Your objective – Put every line of text from the rows below into a single numbered list, leaving out any blank lines.

Dataset records –
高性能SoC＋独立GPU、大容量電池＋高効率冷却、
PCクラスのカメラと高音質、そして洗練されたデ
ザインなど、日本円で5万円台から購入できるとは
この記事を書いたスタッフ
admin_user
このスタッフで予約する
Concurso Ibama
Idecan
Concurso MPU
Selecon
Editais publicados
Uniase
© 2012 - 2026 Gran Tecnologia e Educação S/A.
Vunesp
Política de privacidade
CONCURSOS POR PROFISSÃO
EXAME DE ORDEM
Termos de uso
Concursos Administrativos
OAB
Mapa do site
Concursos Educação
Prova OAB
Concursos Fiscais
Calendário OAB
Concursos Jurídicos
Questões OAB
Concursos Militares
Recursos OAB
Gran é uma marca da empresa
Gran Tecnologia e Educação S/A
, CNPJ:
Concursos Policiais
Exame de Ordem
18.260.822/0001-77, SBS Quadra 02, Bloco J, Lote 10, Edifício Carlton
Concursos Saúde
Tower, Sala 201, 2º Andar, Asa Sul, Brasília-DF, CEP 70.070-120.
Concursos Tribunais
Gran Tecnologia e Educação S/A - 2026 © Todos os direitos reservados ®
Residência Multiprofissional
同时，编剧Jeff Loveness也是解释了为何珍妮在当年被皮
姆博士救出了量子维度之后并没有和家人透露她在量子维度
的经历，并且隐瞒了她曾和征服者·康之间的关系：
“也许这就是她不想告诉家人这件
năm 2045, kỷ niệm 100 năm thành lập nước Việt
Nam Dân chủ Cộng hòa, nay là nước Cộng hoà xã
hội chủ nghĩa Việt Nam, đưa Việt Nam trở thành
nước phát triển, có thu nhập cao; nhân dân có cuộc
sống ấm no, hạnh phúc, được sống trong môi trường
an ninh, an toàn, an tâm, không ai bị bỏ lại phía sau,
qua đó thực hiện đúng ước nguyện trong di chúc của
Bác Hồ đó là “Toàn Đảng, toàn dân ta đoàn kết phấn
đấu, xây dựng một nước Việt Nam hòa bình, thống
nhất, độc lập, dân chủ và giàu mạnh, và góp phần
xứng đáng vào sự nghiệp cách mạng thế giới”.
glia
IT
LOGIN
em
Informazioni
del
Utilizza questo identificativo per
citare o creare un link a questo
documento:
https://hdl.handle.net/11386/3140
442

Exercise output –
1. 高性能SoC＋独立GPU、大容量電池＋高効率冷却、
2. PCクラスのカメラと高音質、そして洗練されたデ
3. ザインなど、日本円で5万円台から購入できるとは
4. この記事を書いたスタッフ
5. admin_user
6. このスタッフで予約する
7. Concurso Ibama
8. Idecan
9. Concurso MPU
10. Selecon
11. Editais publicados
12. Uniase
13. © 2012 - 2026 Gran Tecnologia e Educação S/A.
14. Vunesp
15. Política de privacidade
16. CONCURSOS POR PROFISSÃO
17. EXAME DE ORDEM
18. Termos de uso
19. Concursos Administrativos
20. OAB
21. Mapa do site
22. Concursos Educação
23. Prova OAB
24. Concursos Fiscais
25. Calendário OAB
26. Concursos Jurídicos
27. Questões OAB
28. Concursos Militares
29. Recursos OAB
30. Gran é uma marca da empresa
31. Gran Tecnologia e Educação S/A
32. , CNPJ:
33. Concursos Policiais
34. Exame de Ordem
35. 18.260.822/0001-77, SBS Quadra 02, Bloco J, Lote 10, Edifício Carlton
36. Concursos Saúde
37. Tower, Sala 201, 2º Andar, Asa Sul, Brasília-DF, CEP 70.070-120.
38. Concursos Tribunais
39. Gran Tecnologia e Educação S/A - 2026 © Todos os direitos reservados ®
40. Residência Multiprofissional
41. 同时，编剧Jeff Loveness也是解释了为何珍妮在当年被皮
42. 姆博士救出了量子维度之后并没有和家人透露她在量子维度
43. 的经历，并且隐瞒了她曾和征服者·康之间的关系：
44. “也许这就是她不想告诉家人这件
45. năm 2045, kỷ niệm 100 năm thành lập nước Việt
46. Nam Dân chủ Cộng hòa, nay là nước Cộng hoà xã
47. hội chủ nghĩa Việt Nam, đưa Việt Nam trở thành
48. nước phát triển, có thu nhập cao; nhân dân có cuộc
49. sống ấm no, hạnh phúc, được sống trong môi trường
50. an ninh, an toàn, an tâm, không ai bị bỏ lại phía sau,
51. qua đó thực hiện đúng ước nguyện trong di chúc của
52. Bác Hồ đó là “Toàn Đảng, toàn dân ta đoàn kết phấn
53. đấu, xây dựng một nước Việt Nam hòa bình, thống
54. nhất, độc lập, dân chủ và giàu mạnh, và góp phần
55. xứng đáng vào sự nghiệp cách mạng thế giới”.
56. glia
57. IT
58. LOGIN
59. em
60. Informazioni
61. del
62. Utilizza questo identificativo per
63. citare o creare un link a questo
64. documento:
65. https://hdl.handle.net/11386/3140
66. 442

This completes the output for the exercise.